La pretensión de desaparecer el fuero militar, bajo el pretexto de otorgarle a las fuerzas armadas la “seguridad” para que puedan desempeñar eficazmente sus labores en el combate a la delincuencia, es inaceptable.
Recientemente, la Suprema Corte de Justicia, luego de un muy prolongado litigio, ha ordenado atenerse al espíritu original de la Constitución, esto es, que cuando elementos militares se vean involucrados en hechos criminales y se vean afectados ciudadanos civiles, la investigación y la sanción corresponderán a la autoridad civil.
La intención de convertir al ejército en una fuerza policíaca, además de ser el reconocimiento de las autoridades civiles de su fracaso en la preservación de la seguridad pública en el país, es prueba evidente de su carencia de una adecuada política gubernamental para combatir al tráfico de drogas.
Pero, por otro lado, intentar convertir a las fuerzas armadas en agrupamientos policíacos -lo cual ya ha ocurrido en diversos momentos, de manera parcial- no ha arrojado los resultados que se arguye han obtenido los cuerpos militares.
El fracaso gubernamental en el combate al tráfico de drogas es de todo el Estado, no es exclusivo de las fuerzas policíacas, en ese combate han fracasado, también, las fuerzas armadas pues los resultados, a lo largo de más de una década, son desconsoladores: Ni el tráfico de drogas ha disminuido, ni se ha elevado de manera inusitada el precio de las drogas en las calles de las ciudades norteamericanas -lo que implica que la oferta no ha bajado-; ni la ola homicida ha amainado en todo el país, pues el número de ejecuciones ya rebasa las cifras del sexenio anterior.
Todo lo anterior a pesar de que se encuentran encarcelados, o desaparecidos, los jefes de los principales grupos criminales, cuyas estructuras operativas y financieras siguen intactas.

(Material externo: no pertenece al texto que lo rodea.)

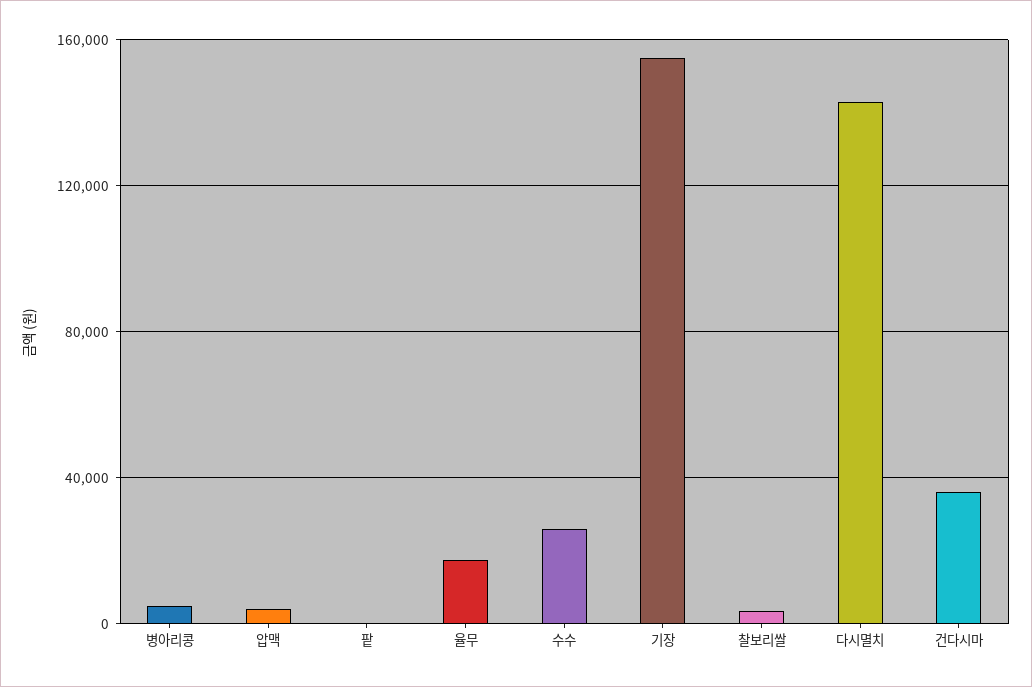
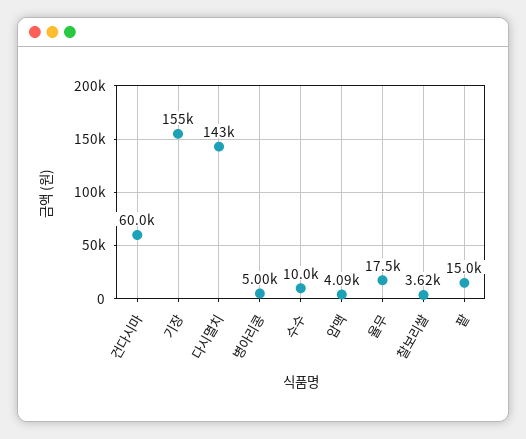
  {
    "병아리콩": 5000,
    "압맥": 4090,
-   "팥": 0,
+   "팥": 15000,
    "율무": 17500,
-   "수수": 25000,
+   "수수": 10000,
    "기장": 155000,
    "찰보리쌀": 3620,
    "다시멸치": 143000,
-   "건다시마": 35000
+   "건다시마": 60000
  }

En cualquier otra nación del mundo en la que se hubiese desactivado -por cualquier vía- a tales porcentajes de los jefes criminales y desarticulado las estructuras criminales se habrían presentado considerables disminuciones en la incidencia delictiva. No ocurre así en México a pesar del involucramiento de las fuerzas armadas y de la participación de todas las policías en ello.

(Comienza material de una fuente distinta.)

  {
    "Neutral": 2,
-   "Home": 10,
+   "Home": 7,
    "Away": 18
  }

Más aún, la degradación del entramado social es terrible, es de tal magnitud que ya existen regiones del país en las que el daño pareciera irreversible. Cosa semejante ocurre con la mayor parte de las policías municipales y estatales, además del poder judicial, en los dos ámbitos, el federal y el estatal.
Por si fuera poco, el involucramiento de las fuerzas armadas ha arrojado uno de los resultados más lamentables, el de que crecientemente aparecen, algunos de sus elementos y mandos, en más hechos ilegales, que han llegado hasta su participación en masacres que han cimbrado al país y a la comunidad internacional.
Un aspecto esencial de la reforma buscada, tanto por el Presidente Peña, como por el General Cienfuegos, Secretario de la Defensa Nacional, estriba en el cambio de los requerimientos legales para la suspensión de las garantías constitucionales. Pretenden desaparecer la obligación de someter al Congreso de la Unión la aprobación de la suspensión y la delimitación precisa del tiempo de suspensión. Desean que ese “trámite” sea sustituido por el criterio de los jefes militares, los que le informarían al Secretario de Gobernación de tales características de la participación militar.
La intención es total, proponen que los cuerpos militares también posean las facultades hasta hoy restringidas al Ministerio Público, es decir, a la autoridad civil.
No es difícil conjeturar que podríamos enfrentarnos a verdaderos retos de la militarización de amplias zonas geográficas y, también, de la sociedad toda.